The allegations for the Libyan war and the murder of al-Awlaki, according to the handout, were prima facie and required no investigation to make the case.
“Some of the stuff was outrageous, but I didn’t disagree with everything,” said Tamboe. “They actually had some good ideas. Unfortunately, they weren’t willing to get into a discussion about the issues.”
While both Tamboe and the protesters had themselves an eventful day, legally it was nothing more than an inconsequential discussion between two parties.
“They were just engaging in a conversation,” said Police Chief Ed Mello, who confirmed that no permit was needed because the protesters weren’t obstructing the sidewalk or selling anything. “It’s their constitutional right.”
“It’s what makes this country great,” said Town Administrator Bruce Keiser.
A protester declined an interview with the Press. When asked if he were allowed to give interviews, he said, “I don’t want to. Call the number on the bottom of the paper and they can give you an official statement.”

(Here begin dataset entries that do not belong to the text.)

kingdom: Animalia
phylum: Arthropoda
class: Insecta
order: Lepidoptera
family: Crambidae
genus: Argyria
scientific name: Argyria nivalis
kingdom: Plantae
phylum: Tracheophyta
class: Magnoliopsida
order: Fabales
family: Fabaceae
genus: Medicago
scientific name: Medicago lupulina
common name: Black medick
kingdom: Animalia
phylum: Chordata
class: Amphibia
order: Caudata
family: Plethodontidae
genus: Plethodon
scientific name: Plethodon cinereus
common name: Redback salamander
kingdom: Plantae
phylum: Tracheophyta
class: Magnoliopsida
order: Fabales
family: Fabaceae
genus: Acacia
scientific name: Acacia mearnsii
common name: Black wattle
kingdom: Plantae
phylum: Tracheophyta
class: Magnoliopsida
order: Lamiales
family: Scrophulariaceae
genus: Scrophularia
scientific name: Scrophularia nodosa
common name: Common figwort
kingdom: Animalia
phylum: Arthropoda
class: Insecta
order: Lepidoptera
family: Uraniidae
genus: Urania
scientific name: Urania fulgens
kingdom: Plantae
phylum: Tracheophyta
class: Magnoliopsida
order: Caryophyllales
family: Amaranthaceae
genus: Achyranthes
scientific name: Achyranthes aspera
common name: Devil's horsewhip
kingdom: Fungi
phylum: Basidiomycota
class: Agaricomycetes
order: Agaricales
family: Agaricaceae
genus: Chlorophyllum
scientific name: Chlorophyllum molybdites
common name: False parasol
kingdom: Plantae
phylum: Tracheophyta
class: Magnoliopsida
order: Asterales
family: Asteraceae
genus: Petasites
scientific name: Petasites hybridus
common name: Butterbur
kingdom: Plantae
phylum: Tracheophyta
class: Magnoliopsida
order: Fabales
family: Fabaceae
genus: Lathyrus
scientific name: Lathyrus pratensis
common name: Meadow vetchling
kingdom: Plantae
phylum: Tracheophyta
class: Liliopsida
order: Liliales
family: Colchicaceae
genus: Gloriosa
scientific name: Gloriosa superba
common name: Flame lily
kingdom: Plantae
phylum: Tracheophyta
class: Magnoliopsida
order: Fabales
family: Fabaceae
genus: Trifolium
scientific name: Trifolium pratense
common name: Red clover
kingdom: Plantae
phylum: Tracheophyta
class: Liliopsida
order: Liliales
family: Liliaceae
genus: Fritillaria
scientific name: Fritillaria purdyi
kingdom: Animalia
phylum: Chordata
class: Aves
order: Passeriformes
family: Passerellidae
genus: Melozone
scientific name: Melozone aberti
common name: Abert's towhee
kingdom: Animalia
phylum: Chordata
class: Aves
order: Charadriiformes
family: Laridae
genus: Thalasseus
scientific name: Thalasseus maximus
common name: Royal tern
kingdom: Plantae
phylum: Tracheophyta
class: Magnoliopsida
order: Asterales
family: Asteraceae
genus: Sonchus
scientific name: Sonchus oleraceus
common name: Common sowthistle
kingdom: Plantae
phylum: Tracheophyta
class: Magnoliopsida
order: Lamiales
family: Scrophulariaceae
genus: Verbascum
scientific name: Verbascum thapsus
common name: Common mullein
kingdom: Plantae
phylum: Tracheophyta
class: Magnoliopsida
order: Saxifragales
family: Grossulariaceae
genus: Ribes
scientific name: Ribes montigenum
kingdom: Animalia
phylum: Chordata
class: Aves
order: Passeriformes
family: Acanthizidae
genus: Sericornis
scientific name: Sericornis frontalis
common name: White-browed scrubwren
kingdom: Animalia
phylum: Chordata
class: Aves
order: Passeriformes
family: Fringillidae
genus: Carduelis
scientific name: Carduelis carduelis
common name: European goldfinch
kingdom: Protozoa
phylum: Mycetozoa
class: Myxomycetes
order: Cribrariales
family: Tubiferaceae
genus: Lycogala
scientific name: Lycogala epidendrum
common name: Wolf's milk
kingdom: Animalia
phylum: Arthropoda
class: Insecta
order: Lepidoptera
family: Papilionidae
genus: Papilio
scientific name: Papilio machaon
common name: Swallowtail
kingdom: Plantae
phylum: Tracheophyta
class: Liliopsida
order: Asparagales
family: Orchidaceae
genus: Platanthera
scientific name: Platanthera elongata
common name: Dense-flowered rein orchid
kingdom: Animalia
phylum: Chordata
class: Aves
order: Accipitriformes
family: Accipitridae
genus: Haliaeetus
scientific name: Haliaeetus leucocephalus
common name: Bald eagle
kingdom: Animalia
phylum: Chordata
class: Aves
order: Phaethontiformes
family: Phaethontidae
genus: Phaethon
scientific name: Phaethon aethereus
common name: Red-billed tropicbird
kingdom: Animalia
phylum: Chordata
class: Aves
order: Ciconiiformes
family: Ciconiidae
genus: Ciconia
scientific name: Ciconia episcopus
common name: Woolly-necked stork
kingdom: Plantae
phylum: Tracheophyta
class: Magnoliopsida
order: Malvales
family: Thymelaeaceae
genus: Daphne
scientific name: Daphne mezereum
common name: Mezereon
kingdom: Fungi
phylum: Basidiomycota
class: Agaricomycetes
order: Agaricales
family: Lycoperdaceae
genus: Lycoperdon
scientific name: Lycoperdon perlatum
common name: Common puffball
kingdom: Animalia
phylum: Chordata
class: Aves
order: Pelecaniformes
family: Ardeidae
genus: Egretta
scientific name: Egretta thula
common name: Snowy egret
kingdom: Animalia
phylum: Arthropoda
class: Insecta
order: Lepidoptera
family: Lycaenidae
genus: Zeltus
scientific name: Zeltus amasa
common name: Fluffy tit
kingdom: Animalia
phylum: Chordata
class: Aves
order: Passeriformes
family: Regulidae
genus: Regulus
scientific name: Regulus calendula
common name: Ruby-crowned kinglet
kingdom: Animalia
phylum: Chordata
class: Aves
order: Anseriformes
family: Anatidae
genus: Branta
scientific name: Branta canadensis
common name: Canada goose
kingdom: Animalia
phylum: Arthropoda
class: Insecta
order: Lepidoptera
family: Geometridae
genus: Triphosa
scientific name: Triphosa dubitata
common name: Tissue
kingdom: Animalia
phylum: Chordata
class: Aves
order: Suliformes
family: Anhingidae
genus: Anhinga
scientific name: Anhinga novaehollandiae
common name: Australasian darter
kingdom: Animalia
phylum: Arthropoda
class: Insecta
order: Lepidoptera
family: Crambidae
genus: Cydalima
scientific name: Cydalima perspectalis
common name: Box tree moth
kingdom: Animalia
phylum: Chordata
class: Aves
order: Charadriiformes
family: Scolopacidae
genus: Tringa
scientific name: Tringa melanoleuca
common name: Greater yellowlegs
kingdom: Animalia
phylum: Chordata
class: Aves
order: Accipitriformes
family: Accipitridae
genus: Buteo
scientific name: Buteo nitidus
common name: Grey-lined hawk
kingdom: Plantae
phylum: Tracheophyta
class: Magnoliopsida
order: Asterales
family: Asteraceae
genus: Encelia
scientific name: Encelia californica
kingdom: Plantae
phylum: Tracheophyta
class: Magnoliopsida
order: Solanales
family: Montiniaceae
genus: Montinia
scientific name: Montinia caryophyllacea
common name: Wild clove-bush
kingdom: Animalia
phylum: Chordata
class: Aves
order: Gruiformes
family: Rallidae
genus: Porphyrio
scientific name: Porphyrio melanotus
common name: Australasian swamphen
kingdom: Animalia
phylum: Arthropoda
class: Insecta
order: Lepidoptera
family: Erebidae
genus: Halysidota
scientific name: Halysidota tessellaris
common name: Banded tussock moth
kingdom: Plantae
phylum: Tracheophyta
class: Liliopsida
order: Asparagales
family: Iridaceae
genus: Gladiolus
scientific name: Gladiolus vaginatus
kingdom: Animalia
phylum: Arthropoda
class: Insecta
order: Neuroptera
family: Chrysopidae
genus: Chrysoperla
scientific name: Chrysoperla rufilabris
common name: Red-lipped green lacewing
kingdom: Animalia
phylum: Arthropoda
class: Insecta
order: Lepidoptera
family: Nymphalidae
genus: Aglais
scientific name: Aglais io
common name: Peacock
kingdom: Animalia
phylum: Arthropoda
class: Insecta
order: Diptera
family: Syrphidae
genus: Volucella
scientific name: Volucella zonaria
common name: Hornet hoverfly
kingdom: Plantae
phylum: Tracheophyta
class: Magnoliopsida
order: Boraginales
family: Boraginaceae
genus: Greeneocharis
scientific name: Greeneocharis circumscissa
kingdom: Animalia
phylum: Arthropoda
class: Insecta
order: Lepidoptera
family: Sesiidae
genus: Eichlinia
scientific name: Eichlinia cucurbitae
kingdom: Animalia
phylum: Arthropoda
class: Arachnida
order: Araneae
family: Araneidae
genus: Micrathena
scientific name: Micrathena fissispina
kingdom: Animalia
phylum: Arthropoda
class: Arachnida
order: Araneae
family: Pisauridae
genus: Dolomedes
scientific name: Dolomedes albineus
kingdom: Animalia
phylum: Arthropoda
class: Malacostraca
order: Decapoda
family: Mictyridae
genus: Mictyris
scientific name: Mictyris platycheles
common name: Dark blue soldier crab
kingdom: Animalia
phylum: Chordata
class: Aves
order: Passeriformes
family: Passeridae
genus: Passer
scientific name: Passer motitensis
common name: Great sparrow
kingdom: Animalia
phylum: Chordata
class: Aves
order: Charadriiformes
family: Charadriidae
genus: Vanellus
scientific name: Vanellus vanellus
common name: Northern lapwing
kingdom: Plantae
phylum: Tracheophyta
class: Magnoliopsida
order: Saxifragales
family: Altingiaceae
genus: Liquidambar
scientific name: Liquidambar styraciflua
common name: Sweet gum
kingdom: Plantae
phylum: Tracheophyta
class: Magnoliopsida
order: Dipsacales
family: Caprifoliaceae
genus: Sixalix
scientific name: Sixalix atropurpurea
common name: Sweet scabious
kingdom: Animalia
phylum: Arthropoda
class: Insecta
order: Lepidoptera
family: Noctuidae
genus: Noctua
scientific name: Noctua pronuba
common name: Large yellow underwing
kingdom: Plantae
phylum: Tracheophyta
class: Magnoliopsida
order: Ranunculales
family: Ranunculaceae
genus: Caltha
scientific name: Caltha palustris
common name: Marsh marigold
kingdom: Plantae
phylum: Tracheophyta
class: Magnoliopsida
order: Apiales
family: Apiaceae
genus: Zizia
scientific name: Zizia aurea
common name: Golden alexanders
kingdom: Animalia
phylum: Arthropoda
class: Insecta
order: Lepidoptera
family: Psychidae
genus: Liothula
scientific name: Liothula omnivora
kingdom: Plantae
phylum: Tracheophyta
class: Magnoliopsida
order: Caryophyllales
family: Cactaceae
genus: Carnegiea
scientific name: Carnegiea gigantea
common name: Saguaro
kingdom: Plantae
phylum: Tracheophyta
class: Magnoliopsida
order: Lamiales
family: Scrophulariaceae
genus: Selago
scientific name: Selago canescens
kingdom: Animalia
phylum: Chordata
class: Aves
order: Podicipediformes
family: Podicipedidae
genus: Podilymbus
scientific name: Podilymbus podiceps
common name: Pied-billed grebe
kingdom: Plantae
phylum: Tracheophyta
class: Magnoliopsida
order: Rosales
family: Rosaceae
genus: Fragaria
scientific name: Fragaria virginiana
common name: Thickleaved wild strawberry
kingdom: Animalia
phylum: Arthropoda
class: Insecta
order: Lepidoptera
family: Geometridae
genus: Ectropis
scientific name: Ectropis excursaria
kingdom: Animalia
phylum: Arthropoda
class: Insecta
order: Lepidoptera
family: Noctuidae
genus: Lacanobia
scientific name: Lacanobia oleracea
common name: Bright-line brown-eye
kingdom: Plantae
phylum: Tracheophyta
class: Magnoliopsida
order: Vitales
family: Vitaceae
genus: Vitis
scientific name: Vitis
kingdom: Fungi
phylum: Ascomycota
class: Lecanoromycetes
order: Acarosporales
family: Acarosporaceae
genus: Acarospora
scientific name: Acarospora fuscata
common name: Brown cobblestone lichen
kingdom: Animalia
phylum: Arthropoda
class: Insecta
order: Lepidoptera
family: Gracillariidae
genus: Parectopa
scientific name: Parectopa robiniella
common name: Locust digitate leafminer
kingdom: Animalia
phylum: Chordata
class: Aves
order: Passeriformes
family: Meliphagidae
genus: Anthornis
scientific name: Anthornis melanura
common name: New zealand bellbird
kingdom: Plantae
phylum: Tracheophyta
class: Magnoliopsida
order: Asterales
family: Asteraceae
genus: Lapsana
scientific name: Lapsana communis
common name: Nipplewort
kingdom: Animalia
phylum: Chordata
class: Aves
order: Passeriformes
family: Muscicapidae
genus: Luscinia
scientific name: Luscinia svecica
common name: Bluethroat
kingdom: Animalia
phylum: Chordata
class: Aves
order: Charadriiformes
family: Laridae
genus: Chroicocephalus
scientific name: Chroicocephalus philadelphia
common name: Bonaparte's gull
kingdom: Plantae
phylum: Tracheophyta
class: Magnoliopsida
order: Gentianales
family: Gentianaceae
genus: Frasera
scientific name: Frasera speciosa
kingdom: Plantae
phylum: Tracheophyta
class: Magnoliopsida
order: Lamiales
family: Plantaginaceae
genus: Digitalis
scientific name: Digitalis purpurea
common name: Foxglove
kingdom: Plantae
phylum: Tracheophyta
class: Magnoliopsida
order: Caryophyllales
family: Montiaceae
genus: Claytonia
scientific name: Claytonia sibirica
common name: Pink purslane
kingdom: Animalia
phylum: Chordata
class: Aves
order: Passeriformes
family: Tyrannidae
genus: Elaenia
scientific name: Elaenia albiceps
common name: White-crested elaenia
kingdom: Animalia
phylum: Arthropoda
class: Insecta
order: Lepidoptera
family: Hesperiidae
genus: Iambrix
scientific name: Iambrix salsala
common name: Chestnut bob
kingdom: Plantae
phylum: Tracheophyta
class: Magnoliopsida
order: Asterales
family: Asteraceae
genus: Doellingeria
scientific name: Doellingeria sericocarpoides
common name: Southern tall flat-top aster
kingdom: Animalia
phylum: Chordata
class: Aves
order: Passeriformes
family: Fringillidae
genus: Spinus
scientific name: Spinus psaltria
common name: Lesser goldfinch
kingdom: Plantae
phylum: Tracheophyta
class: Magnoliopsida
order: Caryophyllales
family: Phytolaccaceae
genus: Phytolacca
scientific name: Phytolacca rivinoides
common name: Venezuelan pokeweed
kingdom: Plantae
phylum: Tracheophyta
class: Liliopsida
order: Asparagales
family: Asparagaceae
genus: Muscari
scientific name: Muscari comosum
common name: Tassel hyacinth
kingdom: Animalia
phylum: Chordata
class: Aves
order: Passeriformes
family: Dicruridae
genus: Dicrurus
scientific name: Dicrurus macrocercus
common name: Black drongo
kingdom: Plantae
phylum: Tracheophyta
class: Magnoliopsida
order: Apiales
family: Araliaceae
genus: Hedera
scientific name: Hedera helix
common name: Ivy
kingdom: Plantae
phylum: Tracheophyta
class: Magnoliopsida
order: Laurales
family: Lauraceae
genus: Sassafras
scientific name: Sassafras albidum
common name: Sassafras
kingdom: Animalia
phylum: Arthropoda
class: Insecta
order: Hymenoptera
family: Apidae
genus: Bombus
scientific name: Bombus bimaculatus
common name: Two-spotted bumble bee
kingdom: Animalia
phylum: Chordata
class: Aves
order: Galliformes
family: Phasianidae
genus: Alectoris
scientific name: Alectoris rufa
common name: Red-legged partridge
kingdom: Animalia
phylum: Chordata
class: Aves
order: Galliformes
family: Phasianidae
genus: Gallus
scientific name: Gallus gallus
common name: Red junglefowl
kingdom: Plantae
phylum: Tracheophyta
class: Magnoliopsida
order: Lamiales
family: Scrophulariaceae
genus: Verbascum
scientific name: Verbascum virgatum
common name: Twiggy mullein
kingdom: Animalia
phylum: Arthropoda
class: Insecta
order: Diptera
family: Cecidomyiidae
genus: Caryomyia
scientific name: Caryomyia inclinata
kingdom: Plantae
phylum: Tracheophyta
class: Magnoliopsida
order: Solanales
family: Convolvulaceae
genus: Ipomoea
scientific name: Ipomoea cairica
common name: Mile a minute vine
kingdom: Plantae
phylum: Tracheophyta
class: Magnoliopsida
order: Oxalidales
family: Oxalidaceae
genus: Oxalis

Alan Demers from the La- Rouche Political Action Committee’s
Boston office said these events aren’t isolated. “There are quite a few people out there who harass us,” he said. “If they don’t go away, sometimes we have to call the police.”
Demers indicated that cases like this happen often, and while he couldn’t speak specifically about the incident, he said receiving similar phone calls about confrontations between protesters and residents were common.
Before the protesters left, they took one last shot at Tamboe. Instead of being insulted, Tamboe was flattered.
“I asked them what kind of training they had,” he said. “I figured if they couldn’t handle me, they must have a tough time. They told me they never met anyone like me before. I took it as a compliment. I thought that was cool.”